* [Work task] What is needed here is an exact printout of the data, with no pictures included.

++++ Data records ++++

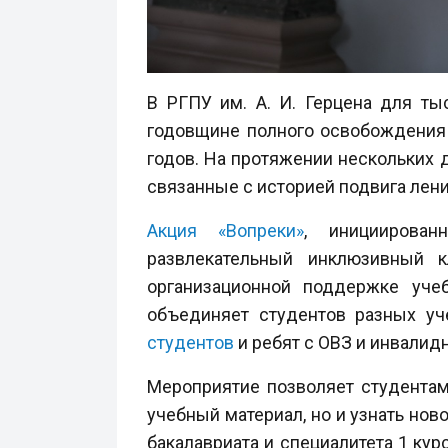
В РГПУ им. А. И. Герцена для ты
годовщине полного освобождения
годов. На протяжении нескольких 
связанные с историей подвига лен
Акция «Вопреки»
, инициирован
развлекательный инклюзивный 
организационной поддержке уче
объединяет студентов разных уч
студентов
и ребят с ОВЗ и инвалид
Мероприятие позволяет студентам
учебный материал, но и узнать но
бакалавриата и специалитета 1 ку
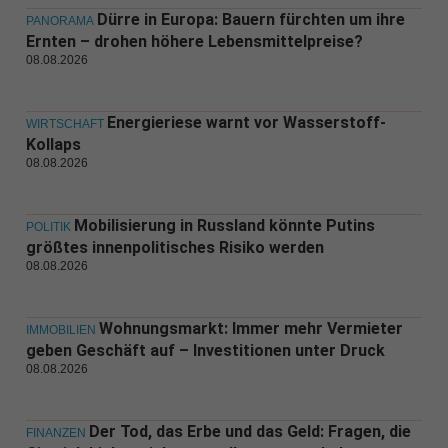
Dürre in Europa: Bauern fürchten um ihre
PANORAMA
Ernten – drohen höhere Lebensmittelpreise?
08.08.2026
Energieriese warnt vor Wasserstoff-
WIRTSCHAFT
Kollaps
08.08.2026
Mobilisierung in Russland könnte Putins
POLITIK
größtes innenpolitisches Risiko werden
08.08.2026
Wohnungsmarkt: Immer mehr Vermieter
IMMOBILIEN
geben Geschäft auf – Investitionen unter Druck
08.08.2026
Der Tod, das Erbe und das Geld: Fragen, die
FINANZEN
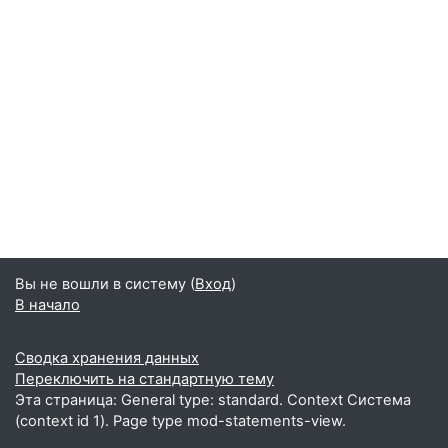
Вы не вошли в систему (
Вход
)
В начало
Сводка хранения данных
Переключить на стандартную тему
Эта страница: General type: standard. Context Система
(context id 1). Page type mod-statements-view.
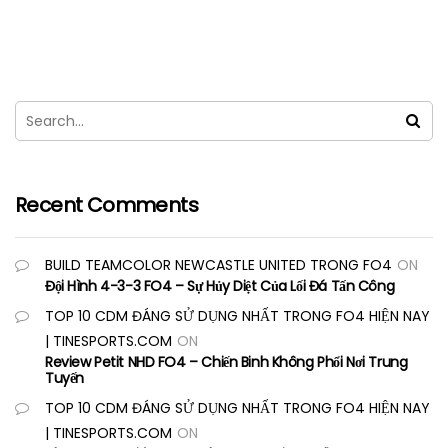
Recent Comments
BUILD TEAMCOLOR NEWCASTLE UNITED TRONG FO4
ON
Đội Hình 4-3-3 FO4 – Sự Hủy Diệt Của Lối Đá Tấn Công
TOP 10 CDM ĐÁNG SỬ DỤNG NHẤT TRONG FO4 HIỆN NAY
| TINESPORTS.COM
ON
Review Petit NHD FO4 – Chiến Binh Không Phổi Nơi Trung
Tuyến
TOP 10 CDM ĐÁNG SỬ DỤNG NHẤT TRONG FO4 HIỆN NAY
| TINESPORTS.COM
ON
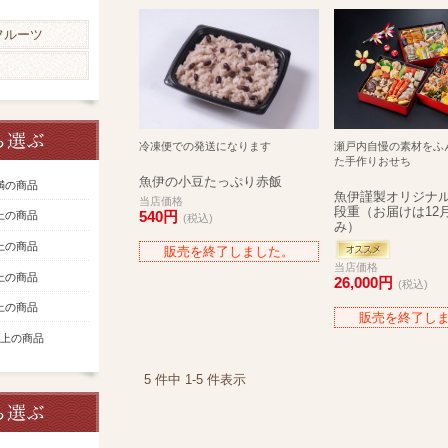
フルーツ
冷凍便での発送になります
瀬戸内自慢の素材をふ
た手作りおせち
魚伊の小豆たっぷり赤飯
未満の商品
魚伊謹製オリジナ
当店価格
段重（お届けは12月
540円
以上の商品
(税込)
み）
以上の商品
販売を終了しました。
当店価格
以上の商品
26,000円
(税込)
以上の商品
販売を終了し
円以上の商品
5 件中 1-5 件表示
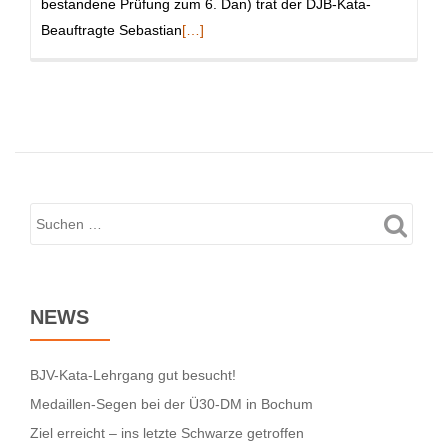
bestandene Prüfung zum 6. Dan) trat der DJB-Kata-
Read
Beauftragte Sebastian
[…]
more
about
Kata-
Lehrgang
am
10.
Dezember!
NEWS
BJV-Kata-Lehrgang gut besucht!
Medaillen-Segen bei der Ü30-DM in Bochum
Ziel erreicht – ins letzte Schwarze getroffen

++++

* [Task answer]
В РГПУ им. А. И. Герцена для ты
годовщине полного освобождения
годов. На протяжении нескольких 
связанные с историей подвига лен
Акция «Вопреки»
, инициирован
развлекательный инклюзивный 
организационной поддержке уче
объединяет студентов разных уч
студентов
и ребят с ОВЗ и инвалид
Мероприятие позволяет студентам
учебный материал, но и узнать но
бакалавриата и специалитета 1 ку
Dürre in Europa: Bauern fürchten um ihre
PANORAMA
Ernten – drohen höhere Lebensmittelpreise?
08.08.2026
Energieriese warnt vor Wasserstoff-
WIRTSCHAFT
Kollaps
08.08.2026
Mobilisierung in Russland könnte Putins
POLITIK
größtes innenpolitisches Risiko werden
08.08.2026
Wohnungsmarkt: Immer mehr Vermieter
IMMOBILIEN
geben Geschäft auf – Investitionen unter Druck
08.08.2026
Der Tod, das Erbe und das Geld: Fragen, die
FINANZEN
Вы не вошли в систему (
Вход
)
В начало
Сводка хранения данных
Переключить на стандартную тему
Эта страница: General type: standard. Context Система
(context id 1). Page type mod-statements-view.
Recent Comments
BUILD TEAMCOLOR NEWCASTLE UNITED TRONG FO4
ON
Đội Hình 4-3-3 FO4 – Sự Hủy Diệt Của Lối Đá Tấn Công
TOP 10 CDM ĐÁNG SỬ DỤNG NHẤT TRONG FO4 HIỆN NAY
| TINESPORTS.COM
ON
Review Petit NHD FO4 – Chiến Binh Không Phổi Nơi Trung
Tuyến
TOP 10 CDM ĐÁNG SỬ DỤNG NHẤT TRONG FO4 HIỆN NAY
| TINESPORTS.COM
ON
フルーツ
冷凍便での発送になります
瀬戸内自慢の素材をふ
た手作りおせち
魚伊の小豆たっぷり赤飯
未満の商品
魚伊謹製オリジナ
当店価格
段重（お届けは12月
540円
以上の商品
(税込)
み）
以上の商品
販売を終了しました。
当店価格
以上の商品
26,000円
(税込)
以上の商品
販売を終了し
円以上の商品
5 件中 1-5 件表示
bestandene Prüfung zum 6. Dan) trat der DJB-Kata-
Read
Beauftragte Sebastian
[…]
more
about
Kata-
Lehrgang
am
10.
Dezember!
NEWS
BJV-Kata-Lehrgang gut besucht!
Medaillen-Segen bei der Ü30-DM in Bochum
Ziel erreicht – ins letzte Schwarze getroffen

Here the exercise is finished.